Saturday, February 12, 2011

This is why the Gaga song is crap also why it is amazing

I enjoy the new Lady Gaga track
Yesterday Egyptian Presi-dictator Hosni Mubarek finally stepped down following 18 days of mass uprisings among his people.  Conveniently for him, this happened just moments after the new Lady Gaga single debuted worldwide, so ABSOLUTELY NO ONE NOTICED.

The Gaga track we are referring to, in case you have been in some sort of isolation for the last few months, is called 'Born This Way,' and is all about how no matter how messed up you are it is FINE because you were BORN THAT WAY. 

Off the bat you might notice a problem, as this particular philosophy would allow the Hosni Mubareks of the world to just say "oh I was born this way so you have to deal with my executions and intimidation," but whatever, that's a whole other thing and just illustrates one of our pet peeves about Gaga's 'BE WHO YOU ARE NO MATTER HOW SELFISH AND TWATTISH IT IS' campaign, and it really is best we leave that conversation for another time when we all are drunk.  So to smooth things along let's just all agree to realize that what Lady Gaga is REALLY saying is "you're fine because you were born this way, as long as you fall within my own particular view of social norms and don't eat children or something and also are not Republican or terribly religious." 
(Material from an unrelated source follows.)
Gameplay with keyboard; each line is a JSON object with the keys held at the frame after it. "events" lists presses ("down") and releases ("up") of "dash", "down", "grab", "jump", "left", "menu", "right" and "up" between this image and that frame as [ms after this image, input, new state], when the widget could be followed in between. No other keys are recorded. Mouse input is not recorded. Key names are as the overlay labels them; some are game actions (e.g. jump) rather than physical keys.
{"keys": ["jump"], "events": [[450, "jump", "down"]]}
So great, the message is super empowering and gay-friendly.  "But what about the music?" you all cry.  Well the easy answer is that it is VERY GOOD but unfortunately there is a giant asterisk after that statement. 

A giant asterisk

See, you might have noticed in the hours since the track's debut that much ink has been spilled over how the song contains the exact same chord progression and, at some points, melody, as Madonna's 'Express Yourself.'  And don't get us wrong - that was a great song and anything that tips its hat to it is fine by us.  But 'Born' goes so much farther than just a wink and a nod, and therein lies its one terrible flaw.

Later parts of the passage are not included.